A Celebration of Mothers

Today is the first Mother's Day I will celebrate without my mother. She loved lilacs and I used to try to get her greeting cards with lilacs or soft flowers. She loved the flower buds and tree blossoms and watching chipmunks frolic on the lawn.

I'm not sure how much grieving I have done, but my overall feeling is one of gratitude. Life always comes to an end and it is sad and yet it is what is supposed to happen. I'm thankful that I've had my parents as long as I have. Sometimes death gives way for new life to be developed.

I walked outside after the warm rains and admired all the fragrances around campus. I gave thanks to God for this life and for its many blessings, my mother included among them. I simply felt light and grateful for life is pretty good. Each fragrance soaked by the drying rain contributed nicely to the memories. Ignatius of Loyola favored the sense of smell as a way of bringing us to God.

As I reflect upon what my mother has meant to our family, I cannot help but see the abundant care of many other mothers with their families as well. I can see the face of an 84 year old friend who adopted two children. His son married and had two children; his daughter who was born in Columbia did not marry, but she just adopted a child born in the Bronx. He is so proud. Each week he shows me a picture of his new grandson who grows a fraction of an inch each week, but he is so proud. At church I see many grandparents with their grandchildren.

Grief is mysterious and there is no set plan for how one mourns. I have a great deal of compassion for those who have recently lost their mothers and I can recognize their sadness, and yet I have the feeling that everything is O.K. and much will still unfold in due time. I trust the process.
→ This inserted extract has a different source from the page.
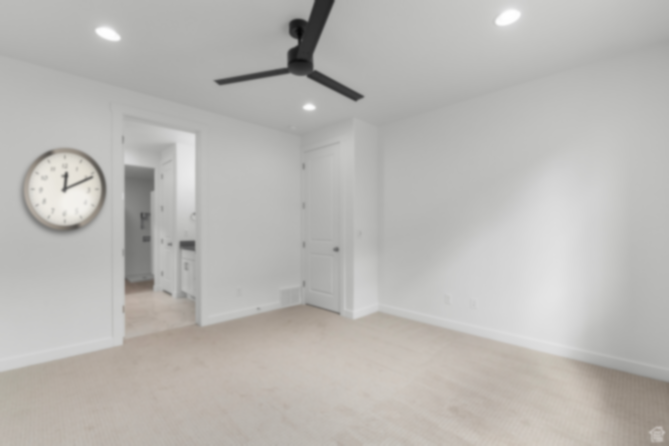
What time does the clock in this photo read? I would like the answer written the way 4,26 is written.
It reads 12,11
Whatever the question is, I know the answer is to love as fully as we can. To give mercy, to give compassion, to hold someone's hand in their time of need in order to show them God's love through us is quite a blessing. We are all pilgrims on a journey. Our birth is one of love, our death is one of love. We need an increase of love, a love that reconciles, a love that heals, a love that gives freedom. I'm sure this is the gift our mothers want for us. May our celebrations today make each one of us grateful for those who are in our lives.